I will check the hoses to the rising fuel pressure gauge, to make sure that's not back the front and the vacuum hose off it, is connected to the correct locations.
other than that. lets see.......
edit. regulator is correct, vacuum to intake, correct. I bumped the pressure up to 43psi, felt it lasted a bit longer........but now im screwed.....
Last edited by Omegaman; 16-02-2015 at 08:26 PM.
my previous RA28, R.I.P is here.
http://forums.toymods.org.au/index.p...t=0#msg_651396
Current build here.http://www.toymods.net/forums/showthread.php?t=33512
quick question.
there are 2, even 3 sensors on the geu thermostat housing.
1 is the gauge temp sensor.
1 is the green temp sensor connected to ECU
& 1 is the brown sensor, which is what exactly.

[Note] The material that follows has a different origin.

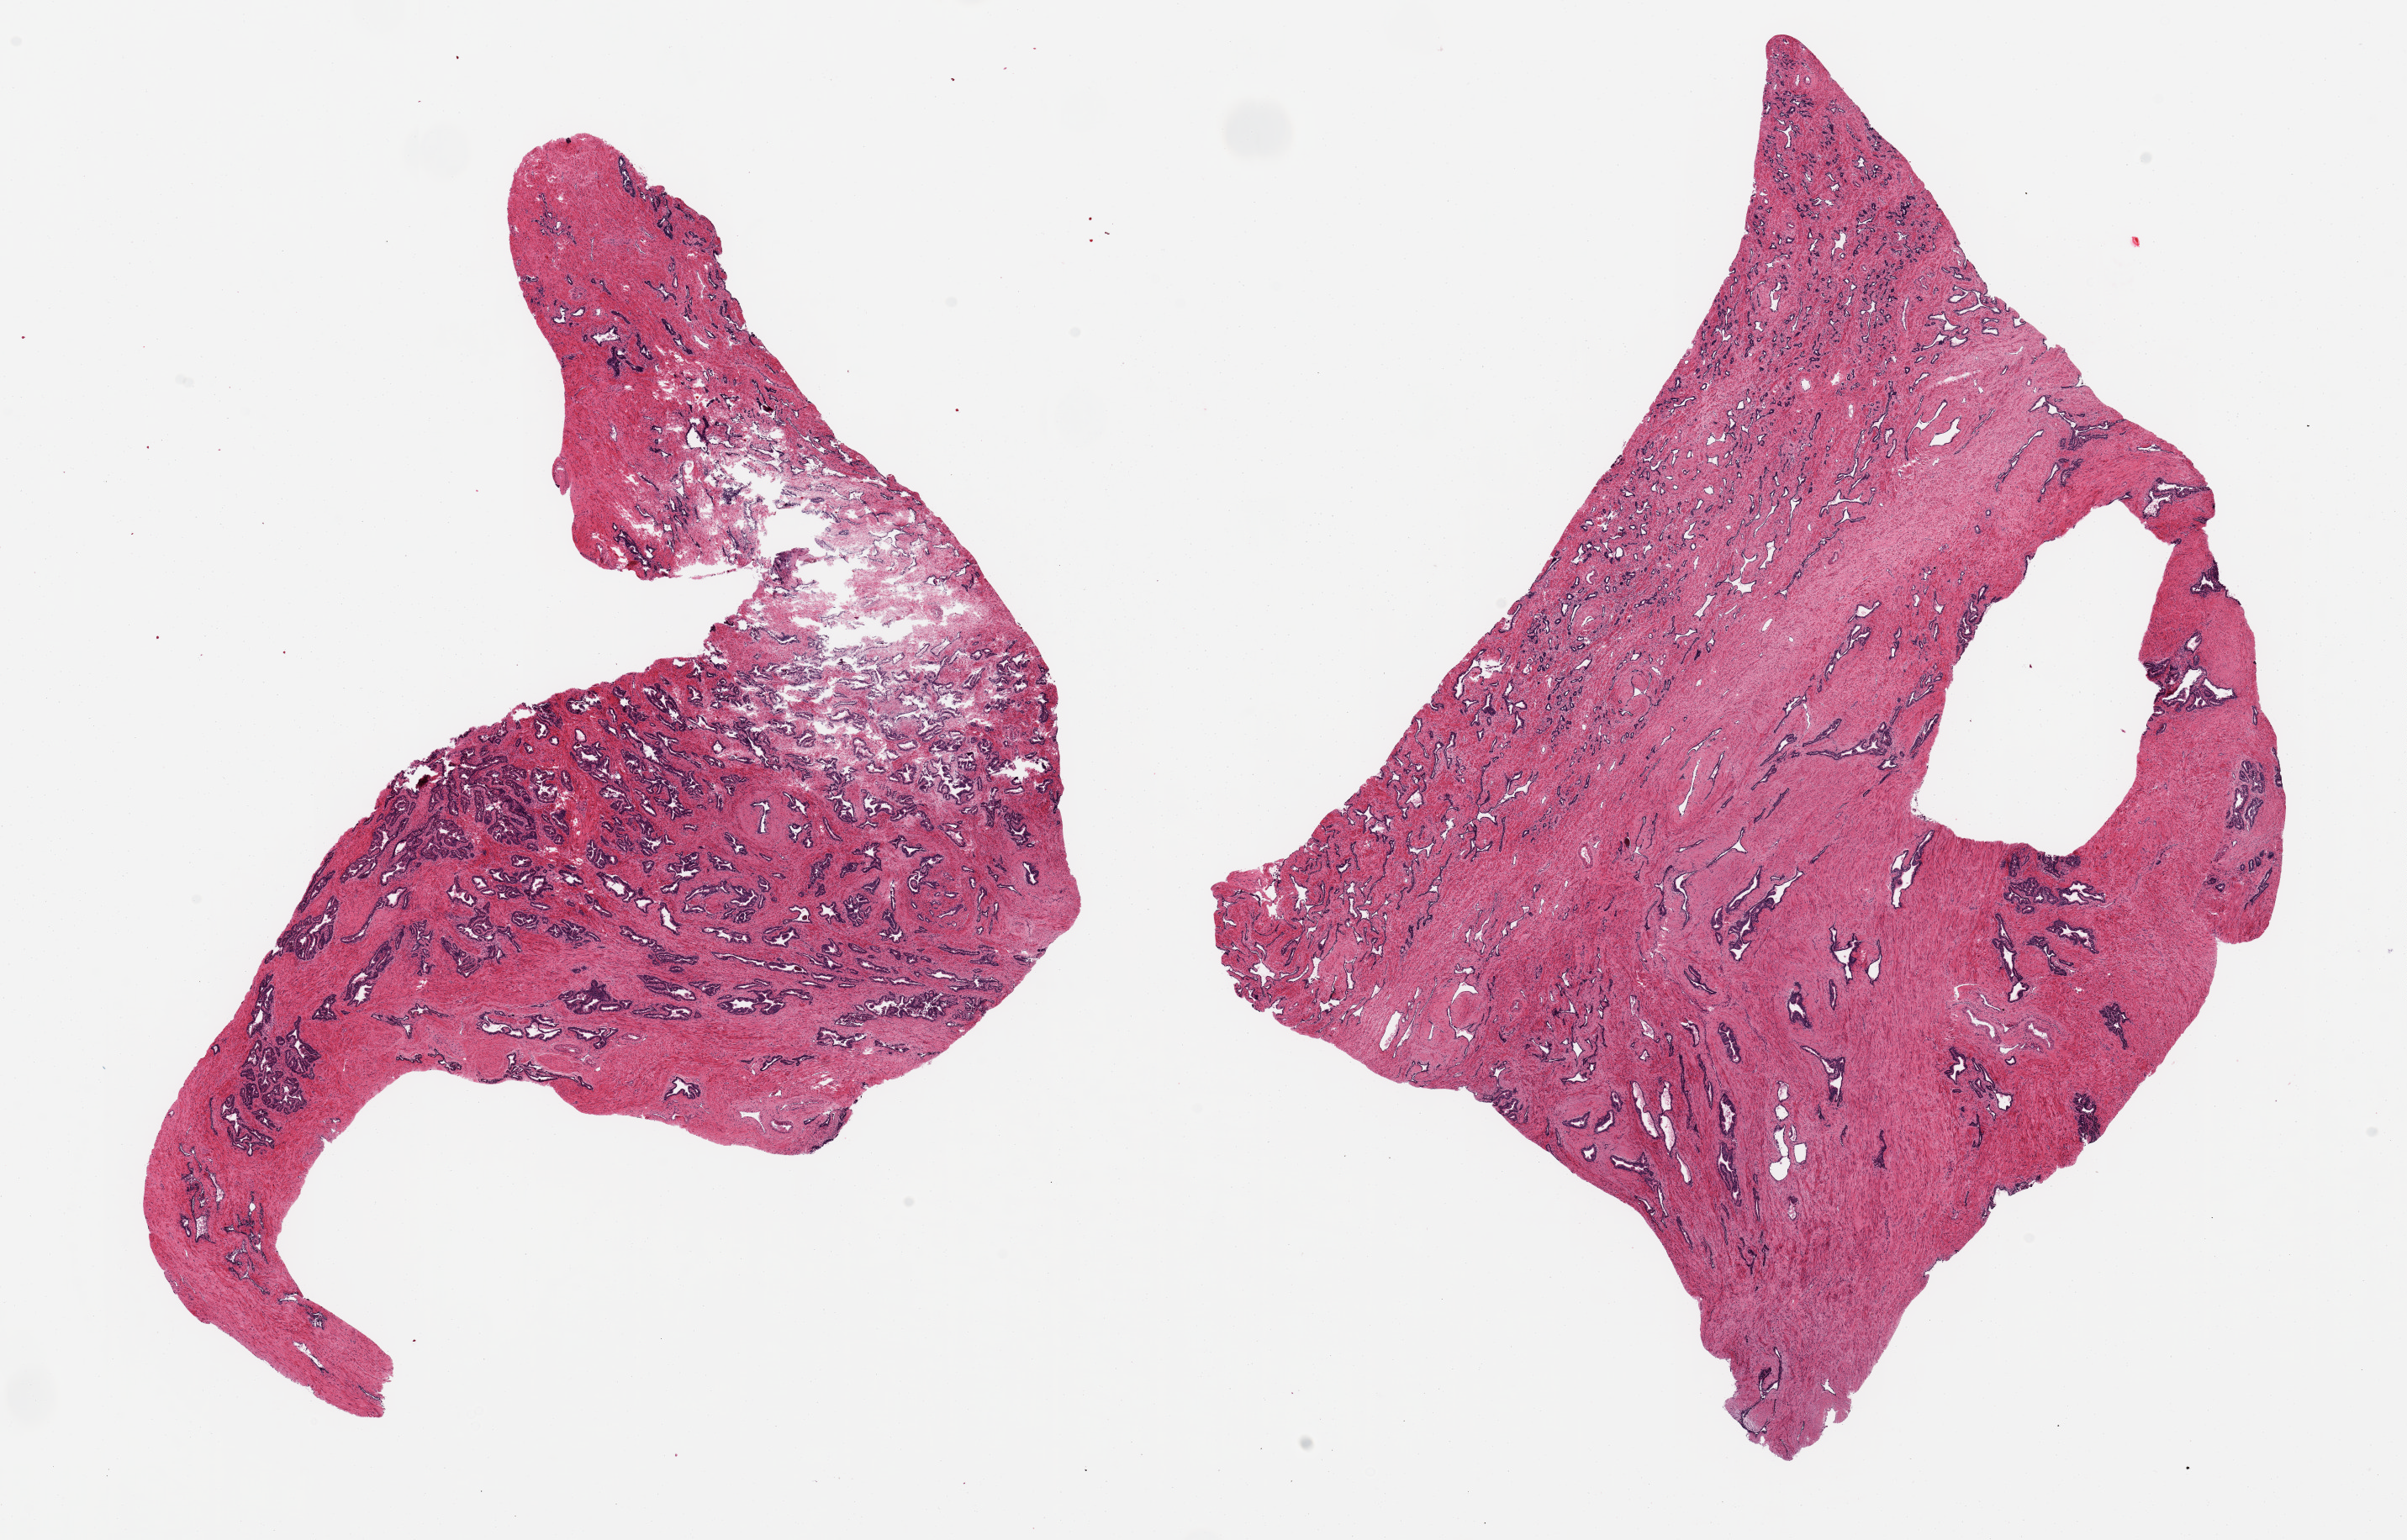
H&E whole-slide image, whole scanned area (about 22.6 x 14.5 mm) shown as a low-resolution overview, PAXgene-fixed paraffin-embedded (PFPE) section, section of prostate (target tissue), tissue donor sample. Donor: male.
Review note (as recorded): 2 ~9x6mm aliquots, patchy glandular hyperplasia.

Also connected to the ECU.
on my Diag it says ...well it says nothing. which is confusing.
I have the cold start and the thermotime switch, which i assume is the Air valve, under the cold start injector, which is blue.
so what is the other brown sensor??????
my thought is maybe i have these confused and the car starts but as it warms up it reads it wrong?????
my previous RA28, R.I.P is here.
http://forums.toymods.org.au/index.p...t=0#msg_651396
Current build here.http://www.toymods.net/forums/showthread.php?t=33512
Single wire one is the gauge temp sensor
Two wire green one is the ECU temp sensor
Other two wire one is the cold start injector switch, called the thermotime switch on your diagram.
As far as I can recall the aux air valve just gets a straight IGN power and it closes of its own accord as the element in it warms up.
You may have the cold start injector and the aux air valve wired wrong but i'll give this a re-read when i'm not so tired and posting from my phone.
The 18R-G. The GOOD 2 Litre Tractor motor.